▶ _Problem description_:
The entries that follow include a run beginning at the line with "Table 2. The" and ending at the line with "FIGURE 3 | Results"; restate that run word for word and leave the rest out.

▶ _Supplied records_:
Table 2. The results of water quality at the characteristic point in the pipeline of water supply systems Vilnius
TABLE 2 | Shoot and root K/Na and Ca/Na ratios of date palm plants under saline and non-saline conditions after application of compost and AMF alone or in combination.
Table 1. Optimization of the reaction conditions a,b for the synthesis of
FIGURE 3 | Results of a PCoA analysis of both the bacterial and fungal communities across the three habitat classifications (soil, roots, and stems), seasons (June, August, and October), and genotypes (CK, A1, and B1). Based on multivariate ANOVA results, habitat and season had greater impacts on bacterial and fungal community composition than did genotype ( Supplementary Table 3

--

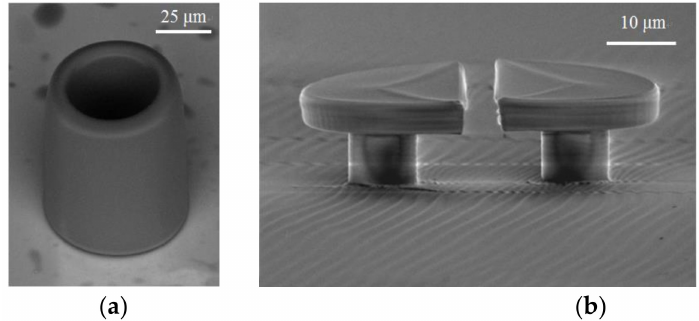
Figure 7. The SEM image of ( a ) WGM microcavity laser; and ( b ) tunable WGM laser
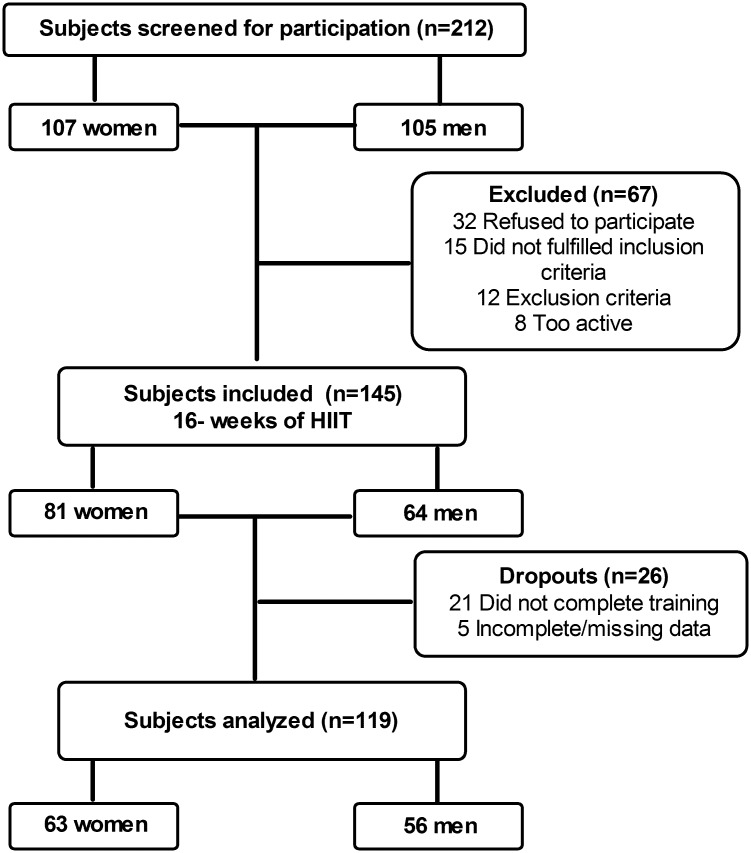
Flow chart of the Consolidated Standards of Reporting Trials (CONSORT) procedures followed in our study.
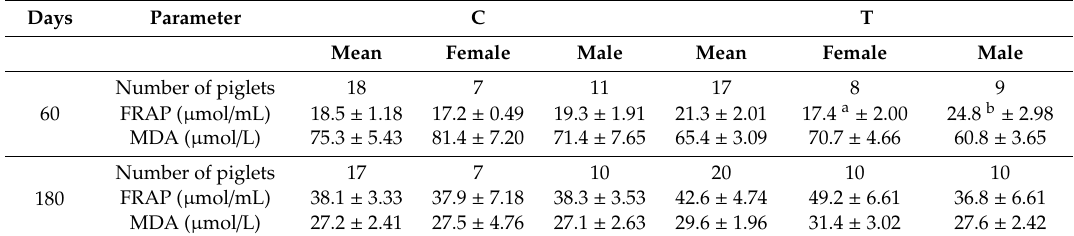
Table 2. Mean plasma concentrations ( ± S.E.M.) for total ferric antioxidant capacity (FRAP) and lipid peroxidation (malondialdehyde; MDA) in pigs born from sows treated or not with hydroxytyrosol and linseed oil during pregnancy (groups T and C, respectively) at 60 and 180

▶ _Solved exercise_:
Table 2. The results of water quality at the characteristic point in the pipeline of water supply systems Vilnius
TABLE 2 | Shoot and root K/Na and Ca/Na ratios of date palm plants under saline and non-saline conditions after application of compost and AMF alone or in combination.
Table 1. Optimization of the reaction conditions a,b for the synthesis of
FIGURE 3 | Results of a PCoA analysis of both the bacterial and fungal communities across the three habitat classifications (soil, roots, and stems), seasons (June, August, and October), and genotypes (CK, A1, and B1). Based on multivariate ANOVA results, habitat and season had greater impacts on bacterial and fungal community composition than did genotype ( Supplementary Table 3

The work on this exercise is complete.